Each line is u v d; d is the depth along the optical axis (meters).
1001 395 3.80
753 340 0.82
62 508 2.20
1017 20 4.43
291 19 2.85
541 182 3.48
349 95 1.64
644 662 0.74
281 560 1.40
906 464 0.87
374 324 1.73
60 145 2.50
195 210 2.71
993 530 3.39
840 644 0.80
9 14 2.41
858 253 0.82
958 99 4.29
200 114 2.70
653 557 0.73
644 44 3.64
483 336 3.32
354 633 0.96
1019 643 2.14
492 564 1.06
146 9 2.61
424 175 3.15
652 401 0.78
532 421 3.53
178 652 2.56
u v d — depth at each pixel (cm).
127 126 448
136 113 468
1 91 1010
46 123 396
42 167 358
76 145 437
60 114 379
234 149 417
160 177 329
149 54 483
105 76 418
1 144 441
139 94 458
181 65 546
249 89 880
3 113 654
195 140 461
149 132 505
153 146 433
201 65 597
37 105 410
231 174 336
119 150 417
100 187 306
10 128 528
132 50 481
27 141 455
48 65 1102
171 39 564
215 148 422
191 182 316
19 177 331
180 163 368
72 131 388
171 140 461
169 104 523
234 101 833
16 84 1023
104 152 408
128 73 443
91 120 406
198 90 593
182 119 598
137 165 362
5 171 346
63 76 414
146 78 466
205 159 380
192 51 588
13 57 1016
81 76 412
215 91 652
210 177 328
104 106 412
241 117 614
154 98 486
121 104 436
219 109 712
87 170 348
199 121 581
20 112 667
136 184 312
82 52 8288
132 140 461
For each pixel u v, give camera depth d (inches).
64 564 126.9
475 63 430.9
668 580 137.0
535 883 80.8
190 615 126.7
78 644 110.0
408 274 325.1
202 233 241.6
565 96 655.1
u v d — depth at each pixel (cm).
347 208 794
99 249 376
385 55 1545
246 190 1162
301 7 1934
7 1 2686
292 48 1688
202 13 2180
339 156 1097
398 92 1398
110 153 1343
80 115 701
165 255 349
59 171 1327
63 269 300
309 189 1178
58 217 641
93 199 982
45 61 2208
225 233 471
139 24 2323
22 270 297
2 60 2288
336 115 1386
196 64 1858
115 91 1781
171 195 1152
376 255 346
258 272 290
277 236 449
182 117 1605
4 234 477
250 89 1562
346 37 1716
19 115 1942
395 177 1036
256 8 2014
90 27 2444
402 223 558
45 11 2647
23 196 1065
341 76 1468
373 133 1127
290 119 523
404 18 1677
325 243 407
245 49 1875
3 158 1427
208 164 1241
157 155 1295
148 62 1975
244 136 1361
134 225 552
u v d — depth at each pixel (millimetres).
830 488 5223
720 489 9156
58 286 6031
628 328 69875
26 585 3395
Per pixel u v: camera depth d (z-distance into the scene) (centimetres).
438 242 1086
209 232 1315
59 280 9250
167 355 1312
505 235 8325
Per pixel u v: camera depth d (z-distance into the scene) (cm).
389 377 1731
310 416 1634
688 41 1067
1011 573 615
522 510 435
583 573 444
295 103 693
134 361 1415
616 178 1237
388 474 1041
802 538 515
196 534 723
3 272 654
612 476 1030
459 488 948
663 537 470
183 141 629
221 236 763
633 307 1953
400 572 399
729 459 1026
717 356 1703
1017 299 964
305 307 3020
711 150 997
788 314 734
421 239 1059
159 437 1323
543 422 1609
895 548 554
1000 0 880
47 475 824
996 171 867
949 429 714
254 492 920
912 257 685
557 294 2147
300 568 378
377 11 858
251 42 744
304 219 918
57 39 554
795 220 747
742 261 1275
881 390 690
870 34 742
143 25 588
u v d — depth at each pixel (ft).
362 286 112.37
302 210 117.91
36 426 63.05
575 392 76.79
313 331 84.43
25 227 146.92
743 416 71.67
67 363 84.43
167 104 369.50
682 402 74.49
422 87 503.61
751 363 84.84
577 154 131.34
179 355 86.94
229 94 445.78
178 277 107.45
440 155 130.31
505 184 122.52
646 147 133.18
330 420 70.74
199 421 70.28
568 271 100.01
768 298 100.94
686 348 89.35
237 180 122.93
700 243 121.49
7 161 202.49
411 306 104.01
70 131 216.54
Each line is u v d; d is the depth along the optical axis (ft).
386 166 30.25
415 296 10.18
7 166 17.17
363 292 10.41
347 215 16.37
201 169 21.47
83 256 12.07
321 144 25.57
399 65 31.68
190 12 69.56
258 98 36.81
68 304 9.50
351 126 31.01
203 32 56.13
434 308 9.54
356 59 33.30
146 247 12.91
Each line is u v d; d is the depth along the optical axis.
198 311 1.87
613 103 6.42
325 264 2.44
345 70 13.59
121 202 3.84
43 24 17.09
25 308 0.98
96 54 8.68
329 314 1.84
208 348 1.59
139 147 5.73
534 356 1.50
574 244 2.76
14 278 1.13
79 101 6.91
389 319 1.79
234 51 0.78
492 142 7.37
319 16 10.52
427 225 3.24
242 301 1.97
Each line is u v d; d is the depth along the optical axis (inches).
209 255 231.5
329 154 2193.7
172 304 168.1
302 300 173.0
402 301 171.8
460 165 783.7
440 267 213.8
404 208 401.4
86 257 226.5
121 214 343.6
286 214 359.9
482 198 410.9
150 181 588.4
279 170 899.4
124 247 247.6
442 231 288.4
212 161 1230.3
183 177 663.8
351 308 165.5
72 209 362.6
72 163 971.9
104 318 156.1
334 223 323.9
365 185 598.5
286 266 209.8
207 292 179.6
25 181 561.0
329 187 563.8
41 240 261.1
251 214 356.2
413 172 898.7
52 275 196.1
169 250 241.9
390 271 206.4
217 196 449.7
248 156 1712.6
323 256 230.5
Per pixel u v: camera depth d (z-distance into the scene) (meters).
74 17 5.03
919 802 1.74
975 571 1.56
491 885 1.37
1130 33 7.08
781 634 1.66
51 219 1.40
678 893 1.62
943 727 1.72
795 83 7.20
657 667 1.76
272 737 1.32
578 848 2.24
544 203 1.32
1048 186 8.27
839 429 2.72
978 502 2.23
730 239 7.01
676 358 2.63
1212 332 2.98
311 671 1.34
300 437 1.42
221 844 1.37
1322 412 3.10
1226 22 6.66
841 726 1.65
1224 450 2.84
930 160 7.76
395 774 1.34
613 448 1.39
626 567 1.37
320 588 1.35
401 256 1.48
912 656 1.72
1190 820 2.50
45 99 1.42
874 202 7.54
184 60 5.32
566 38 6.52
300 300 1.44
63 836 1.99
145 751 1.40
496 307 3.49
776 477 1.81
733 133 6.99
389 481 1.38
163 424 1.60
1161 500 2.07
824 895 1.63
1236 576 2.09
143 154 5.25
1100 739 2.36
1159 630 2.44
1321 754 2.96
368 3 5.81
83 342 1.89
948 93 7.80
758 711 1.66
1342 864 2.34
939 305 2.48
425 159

» Task item: Tell how many lines above contain the word "into". Give the number alone.

» Solution to this problem: 3